BEGIN
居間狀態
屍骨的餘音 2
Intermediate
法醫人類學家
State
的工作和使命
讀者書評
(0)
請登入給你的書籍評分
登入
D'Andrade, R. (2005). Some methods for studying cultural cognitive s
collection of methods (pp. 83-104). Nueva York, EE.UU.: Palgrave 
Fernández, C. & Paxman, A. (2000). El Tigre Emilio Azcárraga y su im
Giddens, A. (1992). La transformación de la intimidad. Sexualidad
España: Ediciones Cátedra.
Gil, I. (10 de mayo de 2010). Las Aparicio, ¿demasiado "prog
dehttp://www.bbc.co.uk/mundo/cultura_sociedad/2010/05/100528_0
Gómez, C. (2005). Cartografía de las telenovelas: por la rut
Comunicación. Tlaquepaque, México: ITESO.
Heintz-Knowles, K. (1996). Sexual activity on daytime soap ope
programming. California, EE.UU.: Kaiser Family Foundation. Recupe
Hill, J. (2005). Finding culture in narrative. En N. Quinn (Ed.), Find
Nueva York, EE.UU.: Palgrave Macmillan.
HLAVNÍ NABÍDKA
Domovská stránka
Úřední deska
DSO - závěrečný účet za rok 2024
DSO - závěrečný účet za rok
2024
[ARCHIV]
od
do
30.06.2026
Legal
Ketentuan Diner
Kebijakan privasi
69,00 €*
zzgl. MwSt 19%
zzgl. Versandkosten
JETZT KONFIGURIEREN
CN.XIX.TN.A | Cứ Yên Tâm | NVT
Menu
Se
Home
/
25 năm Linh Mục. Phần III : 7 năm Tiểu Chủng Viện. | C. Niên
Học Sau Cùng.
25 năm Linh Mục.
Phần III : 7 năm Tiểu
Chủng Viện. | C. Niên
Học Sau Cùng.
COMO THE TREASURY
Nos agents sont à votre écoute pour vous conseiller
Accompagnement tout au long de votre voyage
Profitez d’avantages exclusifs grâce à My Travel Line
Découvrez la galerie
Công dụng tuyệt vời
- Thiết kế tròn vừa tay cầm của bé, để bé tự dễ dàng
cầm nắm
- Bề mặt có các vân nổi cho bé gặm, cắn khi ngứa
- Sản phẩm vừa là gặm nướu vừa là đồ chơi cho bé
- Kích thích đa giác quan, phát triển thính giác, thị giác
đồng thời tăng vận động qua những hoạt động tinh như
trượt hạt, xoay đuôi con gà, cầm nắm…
END
BEGIN
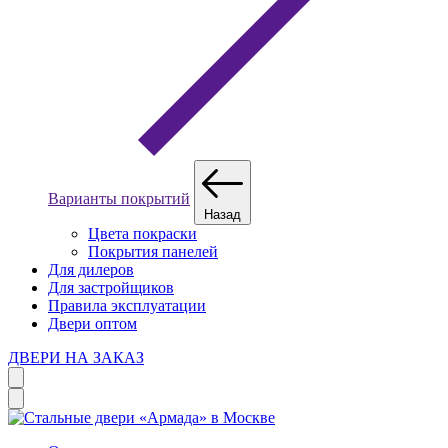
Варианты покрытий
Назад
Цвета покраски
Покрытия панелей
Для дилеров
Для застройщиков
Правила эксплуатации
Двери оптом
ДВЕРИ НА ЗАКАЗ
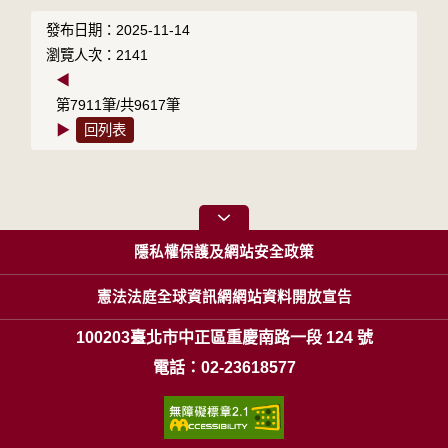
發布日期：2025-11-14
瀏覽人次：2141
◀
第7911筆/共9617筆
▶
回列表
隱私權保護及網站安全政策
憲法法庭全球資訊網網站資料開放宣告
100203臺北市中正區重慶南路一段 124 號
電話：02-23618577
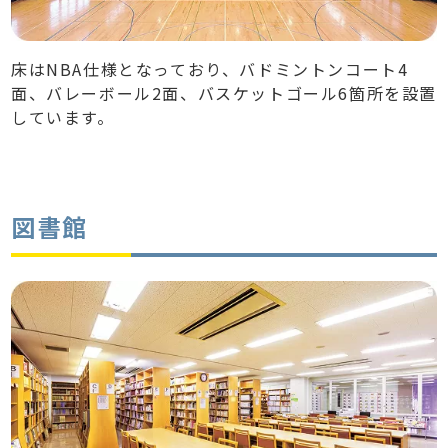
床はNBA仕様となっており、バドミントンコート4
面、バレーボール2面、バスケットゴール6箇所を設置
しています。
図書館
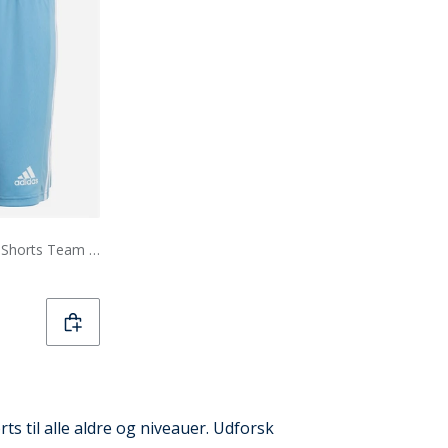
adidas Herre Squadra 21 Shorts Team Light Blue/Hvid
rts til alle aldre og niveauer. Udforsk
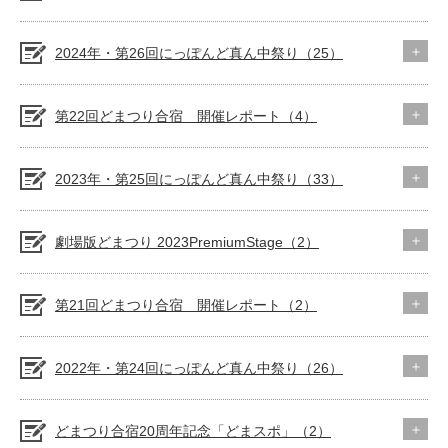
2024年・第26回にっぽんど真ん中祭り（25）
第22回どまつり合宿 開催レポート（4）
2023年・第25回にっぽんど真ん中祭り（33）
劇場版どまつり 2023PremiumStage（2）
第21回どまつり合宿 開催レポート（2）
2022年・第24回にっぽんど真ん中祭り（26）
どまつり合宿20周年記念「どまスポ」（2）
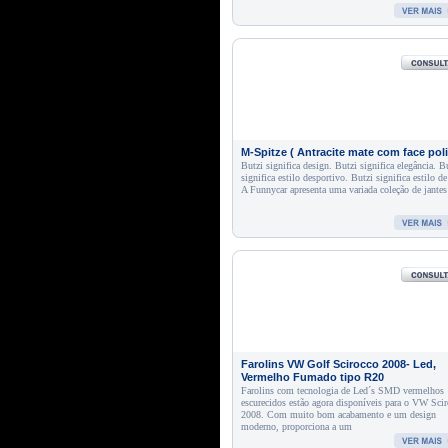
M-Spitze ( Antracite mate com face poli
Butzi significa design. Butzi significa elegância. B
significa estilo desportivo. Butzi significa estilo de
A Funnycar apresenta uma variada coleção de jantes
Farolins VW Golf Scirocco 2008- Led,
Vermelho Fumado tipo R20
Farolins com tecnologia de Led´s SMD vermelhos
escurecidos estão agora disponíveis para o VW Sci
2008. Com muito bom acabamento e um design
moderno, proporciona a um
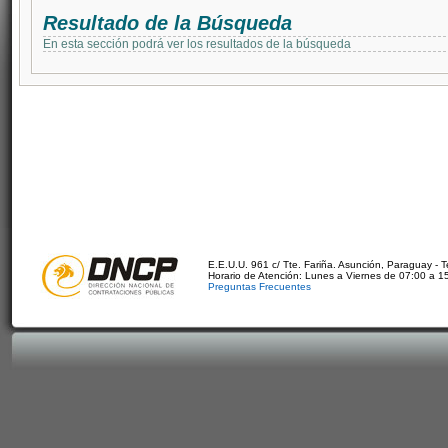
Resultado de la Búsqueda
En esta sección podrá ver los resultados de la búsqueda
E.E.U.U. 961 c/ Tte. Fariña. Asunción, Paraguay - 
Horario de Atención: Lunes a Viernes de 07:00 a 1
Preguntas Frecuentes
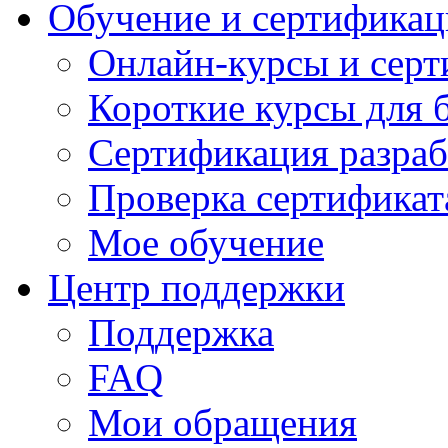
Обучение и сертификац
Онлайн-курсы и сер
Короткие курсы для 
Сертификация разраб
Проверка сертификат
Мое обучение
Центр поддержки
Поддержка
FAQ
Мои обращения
END
What the task asks: Please find every line in the records that contains the word "účet", and copy it out.

Reply to the task:
DSO - závěrečný účet za rok 2024
DSO - závěrečný účet za rok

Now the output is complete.